We are of opinion that defendant, having applied for a renewal of the license for the latter half of the year 1903, and plaintiff having formally declined to advanced the amount necessary to secure the issuance of such renewal, defendant’s failure to secure the renewal of the license was due to plaintiff’s fault, and plaintiff, therefore, is not entitled to damages because of the failure to procure the renewal of the licenses. We think, however, that defendant was clearly at fault in having the unexpired portion of the license for the first half of the year 1903 canceled at the same time that she withdrew her application for a renewal of the old license. The evidence of record discloses that the plaintiff had reimbursed her for the full amount expended therefor, and she herself, while denying that she was reimbursed for the amount paid for the license, stated that when the contract was executed, she made a gift to her tenant of the license down to the 1st of July.
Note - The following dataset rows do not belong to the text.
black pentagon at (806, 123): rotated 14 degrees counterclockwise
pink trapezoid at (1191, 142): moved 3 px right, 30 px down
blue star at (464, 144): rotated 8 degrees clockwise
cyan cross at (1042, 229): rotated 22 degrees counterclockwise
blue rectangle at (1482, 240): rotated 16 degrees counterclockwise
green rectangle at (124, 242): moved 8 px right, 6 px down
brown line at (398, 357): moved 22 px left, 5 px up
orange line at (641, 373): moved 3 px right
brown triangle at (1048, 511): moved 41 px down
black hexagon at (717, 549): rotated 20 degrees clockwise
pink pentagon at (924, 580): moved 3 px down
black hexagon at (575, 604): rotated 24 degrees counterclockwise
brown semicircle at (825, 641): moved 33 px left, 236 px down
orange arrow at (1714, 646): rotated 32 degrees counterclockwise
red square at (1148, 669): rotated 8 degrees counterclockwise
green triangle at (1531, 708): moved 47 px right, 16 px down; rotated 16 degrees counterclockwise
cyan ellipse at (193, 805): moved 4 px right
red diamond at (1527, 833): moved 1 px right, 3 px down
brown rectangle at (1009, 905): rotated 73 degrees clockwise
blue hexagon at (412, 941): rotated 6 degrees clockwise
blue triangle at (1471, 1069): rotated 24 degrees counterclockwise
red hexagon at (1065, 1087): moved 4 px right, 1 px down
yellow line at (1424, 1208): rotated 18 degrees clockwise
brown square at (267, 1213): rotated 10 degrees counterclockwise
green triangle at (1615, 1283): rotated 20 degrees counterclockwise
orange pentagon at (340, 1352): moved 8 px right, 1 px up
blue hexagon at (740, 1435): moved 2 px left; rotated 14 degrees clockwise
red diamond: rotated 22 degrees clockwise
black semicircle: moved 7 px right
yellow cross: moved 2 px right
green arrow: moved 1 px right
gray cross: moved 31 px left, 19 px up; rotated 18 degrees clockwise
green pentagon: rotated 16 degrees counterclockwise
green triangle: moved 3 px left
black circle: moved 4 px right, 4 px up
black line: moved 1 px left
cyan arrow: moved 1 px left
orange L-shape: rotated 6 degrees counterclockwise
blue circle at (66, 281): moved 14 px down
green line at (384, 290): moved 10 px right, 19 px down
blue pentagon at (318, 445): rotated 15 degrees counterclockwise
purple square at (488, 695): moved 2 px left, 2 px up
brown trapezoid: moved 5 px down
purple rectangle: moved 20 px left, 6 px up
The failure of the plaintiff to advance the amount necessary to secure a renewal of the license in nowise justified her in having the license for the first half of the year, which she had sold or ceded to the plaintiff, canceled, and under the terms of her contract, it war clearly her duty, the tenant having paid for the license, to secure to him, as far as in her power lay, the benefits to be derived therefrom.

We think there can be no doubt that the plaintiff, as a result of her breach of contract in this regard, was entitled to damages for any losses which he may have sustained as a result of the closing of the bar by the municipal authorities, from the time when it was closed until the 30th of June, when the license expired; but, while it is clear from the record that the municipal authorities closed the bar sometime between the 23d day of June, when defendant asked to have the license canceled, and the last day of that month, there is no evidence as to the precise day or hour when such action was taken, nor is there any satisfactory evidence as to the amount per diem of the losses suffered by the plaintiff while the bar and restaurant were closed in the month of June. The only testimony as to the date when the municipal authorities closed the bar was the statement of the plaintiff himself, who said that about the middle of June the police came and ordered him to close up the business on account of there being no license. The other evidence of record, however, leaves no room for doubt that defendant did not apply for the cancellation of the license until the 23d of June, and it nowhere appears how long after that date or before the end of the month the bar and restaurant were actually closed. Plaintiff claimed that the monthly profits from the hotel, bar, and restaurant conducted in the rented building amounted to some seven or eight hundred pesos during the period it was under his control, but it nowhere appears how much these profits were affected by the canceling of the license for the restaurant and bar. Plaintiff having failed to establish definitely the amount of his damages, which at most would amount to no more than the probable profits of the bar for the few days in June, 1903, during which it was closed by order of the municipal authorities, no judgment can be rendered therefor in his favor.

For the reasons assigned in this opinion, the judgment of the trial court should be and is hereby affirmed, but without costs to either party in this instance or in the court below.

Arellano, C.J., Torres, Mapa, Johnson and Willard, JJ., concur.